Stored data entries

┄┄┄┄┄┄┄┄┄┄┄┄┄┄┄┄┄┄┄┄

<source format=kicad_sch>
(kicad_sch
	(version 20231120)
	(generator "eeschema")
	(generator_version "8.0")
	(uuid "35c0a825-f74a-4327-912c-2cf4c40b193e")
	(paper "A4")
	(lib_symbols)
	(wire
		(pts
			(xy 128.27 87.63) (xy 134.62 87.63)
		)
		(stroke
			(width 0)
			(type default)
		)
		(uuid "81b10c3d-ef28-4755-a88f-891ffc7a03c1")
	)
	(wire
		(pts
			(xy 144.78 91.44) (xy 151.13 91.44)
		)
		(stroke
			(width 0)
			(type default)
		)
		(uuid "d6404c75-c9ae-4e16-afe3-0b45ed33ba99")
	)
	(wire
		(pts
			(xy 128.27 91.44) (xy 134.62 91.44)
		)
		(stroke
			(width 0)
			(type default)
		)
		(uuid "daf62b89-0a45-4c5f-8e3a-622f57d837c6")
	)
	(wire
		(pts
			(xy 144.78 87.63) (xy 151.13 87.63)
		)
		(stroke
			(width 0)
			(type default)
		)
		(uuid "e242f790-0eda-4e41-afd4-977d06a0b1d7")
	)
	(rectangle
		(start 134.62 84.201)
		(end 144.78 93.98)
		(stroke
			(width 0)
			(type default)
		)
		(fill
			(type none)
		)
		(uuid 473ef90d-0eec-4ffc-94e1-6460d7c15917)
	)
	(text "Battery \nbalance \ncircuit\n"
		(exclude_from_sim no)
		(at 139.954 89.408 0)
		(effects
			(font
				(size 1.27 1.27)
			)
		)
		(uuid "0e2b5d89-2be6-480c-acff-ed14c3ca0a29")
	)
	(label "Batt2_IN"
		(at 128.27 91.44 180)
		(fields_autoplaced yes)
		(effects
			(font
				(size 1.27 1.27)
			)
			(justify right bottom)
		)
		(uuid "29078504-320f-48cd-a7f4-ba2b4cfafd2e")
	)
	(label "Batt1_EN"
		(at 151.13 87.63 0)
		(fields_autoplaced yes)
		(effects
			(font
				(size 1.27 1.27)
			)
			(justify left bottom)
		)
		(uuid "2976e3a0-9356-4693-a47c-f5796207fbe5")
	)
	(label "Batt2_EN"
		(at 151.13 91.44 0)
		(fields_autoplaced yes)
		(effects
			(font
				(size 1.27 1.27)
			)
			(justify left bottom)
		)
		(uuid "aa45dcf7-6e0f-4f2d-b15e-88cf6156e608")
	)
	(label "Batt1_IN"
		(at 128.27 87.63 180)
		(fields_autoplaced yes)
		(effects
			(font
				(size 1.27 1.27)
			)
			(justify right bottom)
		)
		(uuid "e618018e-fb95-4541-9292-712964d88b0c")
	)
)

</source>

┄┄┄┄┄┄┄┄┄┄┄┄┄┄┄┄┄┄┄┄

Return a faithful copy of all the records above.

<source format=kicad_sch>
(kicad_sch
	(version 20231120)
	(generator "eeschema")
	(generator_version "8.0")
	(uuid "35c0a825-f74a-4327-912c-2cf4c40b193e")
	(paper "A4")
	(lib_symbols)
	(wire
		(pts
			(xy 128.27 87.63) (xy 134.62 87.63)
		)
		(stroke
			(width 0)
			(type default)
		)
		(uuid "81b10c3d-ef28-4755-a88f-891ffc7a03c1")
	)
	(wire
		(pts
			(xy 144.78 91.44) (xy 151.13 91.44)
		)
		(stroke
			(width 0)
			(type default)
		)
		(uuid "d6404c75-c9ae-4e16-afe3-0b45ed33ba99")
	)
	(wire
		(pts
			(xy 128.27 91.44) (xy 134.62 91.44)
		)
		(stroke
			(width 0)
			(type default)
		)
		(uuid "daf62b89-0a45-4c5f-8e3a-622f57d837c6")
	)
	(wire
		(pts
			(xy 144.78 87.63) (xy 151.13 87.63)
		)
		(stroke
			(width 0)
			(type default)
		)
		(uuid "e242f790-0eda-4e41-afd4-977d06a0b1d7")
	)
	(rectangle
		(start 134.62 84.201)
		(end 144.78 93.98)
		(stroke
			(width 0)
			(type default)
		)
		(fill
			(type none)
		)
		(uuid 473ef90d-0eec-4ffc-94e1-6460d7c15917)
	)
	(text "Battery \nbalance \ncircuit\n"
		(exclude_from_sim no)
		(at 139.954 89.408 0)
		(effects
			(font
				(size 1.27 1.27)
			)
		)
		(uuid "0e2b5d89-2be6-480c-acff-ed14c3ca0a29")
	)
	(label "Batt2_IN"
		(at 128.27 91.44 180)
		(fields_autoplaced yes)
		(effects
			(font
				(size 1.27 1.27)
			)
			(justify right bottom)
		)
		(uuid "29078504-320f-48cd-a7f4-ba2b4cfafd2e")
	)
	(label "Batt1_EN"
		(at 151.13 87.63 0)
		(fields_autoplaced yes)
		(effects
			(font
				(size 1.27 1.27)
			)
			(justify left bottom)
		)
		(uuid "2976e3a0-9356-4693-a47c-f5796207fbe5")
	)
	(label "Batt2_EN"
		(at 151.13 91.44 0)
		(fields_autoplaced yes)
		(effects
			(font
				(size 1.27 1.27)
			)
			(justify left bottom)
		)
		(uuid "aa45dcf7-6e0f-4f2d-b15e-88cf6156e608")
	)
	(label "Batt1_IN"
		(at 128.27 87.63 180)
		(fields_autoplaced yes)
		(effects
			(font
				(size 1.27 1.27)
			)
			(justify right bottom)
		)
		(uuid "e618018e-fb95-4541-9292-712964d88b0c")
	)
)

</source>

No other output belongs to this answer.